Required action
The lines you return must be all those in the data that hold the string "標準章節".

[Saved entries]
====================
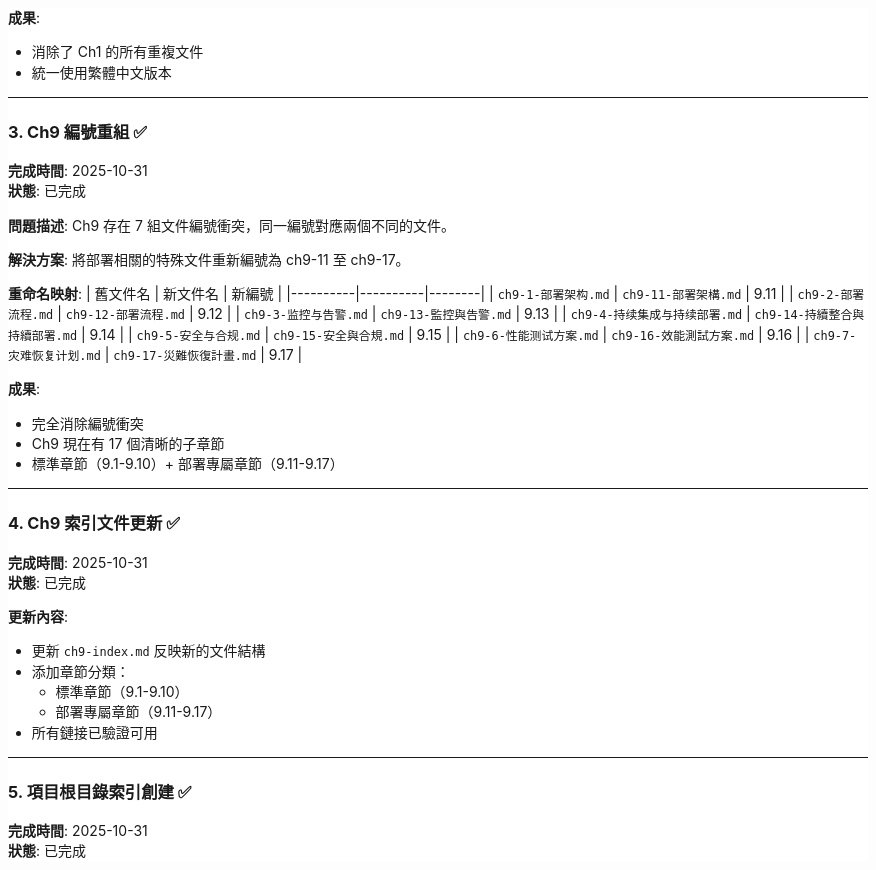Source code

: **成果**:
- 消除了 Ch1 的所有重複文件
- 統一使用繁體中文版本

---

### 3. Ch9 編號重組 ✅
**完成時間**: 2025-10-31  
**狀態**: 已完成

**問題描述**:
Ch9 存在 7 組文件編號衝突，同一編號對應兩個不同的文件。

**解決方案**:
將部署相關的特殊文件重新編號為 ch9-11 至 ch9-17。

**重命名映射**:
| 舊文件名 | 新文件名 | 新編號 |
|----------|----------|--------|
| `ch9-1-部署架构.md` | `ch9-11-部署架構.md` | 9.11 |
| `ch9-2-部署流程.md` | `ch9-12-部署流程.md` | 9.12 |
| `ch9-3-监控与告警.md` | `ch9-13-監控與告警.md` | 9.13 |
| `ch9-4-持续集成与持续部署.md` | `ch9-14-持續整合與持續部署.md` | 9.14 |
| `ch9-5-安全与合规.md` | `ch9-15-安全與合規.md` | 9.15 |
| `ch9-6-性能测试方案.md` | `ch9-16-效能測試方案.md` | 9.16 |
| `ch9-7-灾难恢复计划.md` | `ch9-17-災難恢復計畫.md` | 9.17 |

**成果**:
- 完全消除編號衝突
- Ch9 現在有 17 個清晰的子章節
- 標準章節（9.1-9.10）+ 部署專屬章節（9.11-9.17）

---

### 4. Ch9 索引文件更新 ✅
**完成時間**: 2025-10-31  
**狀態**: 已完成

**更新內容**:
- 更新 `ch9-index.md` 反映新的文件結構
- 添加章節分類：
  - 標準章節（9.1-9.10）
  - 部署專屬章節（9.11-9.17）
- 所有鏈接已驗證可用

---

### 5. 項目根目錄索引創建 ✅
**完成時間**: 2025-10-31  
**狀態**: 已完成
====================
Task response
- 標準章節（9.1-9.10）+ 部署專屬章節（9.11-9.17）
  - 標準章節（9.1-9.10）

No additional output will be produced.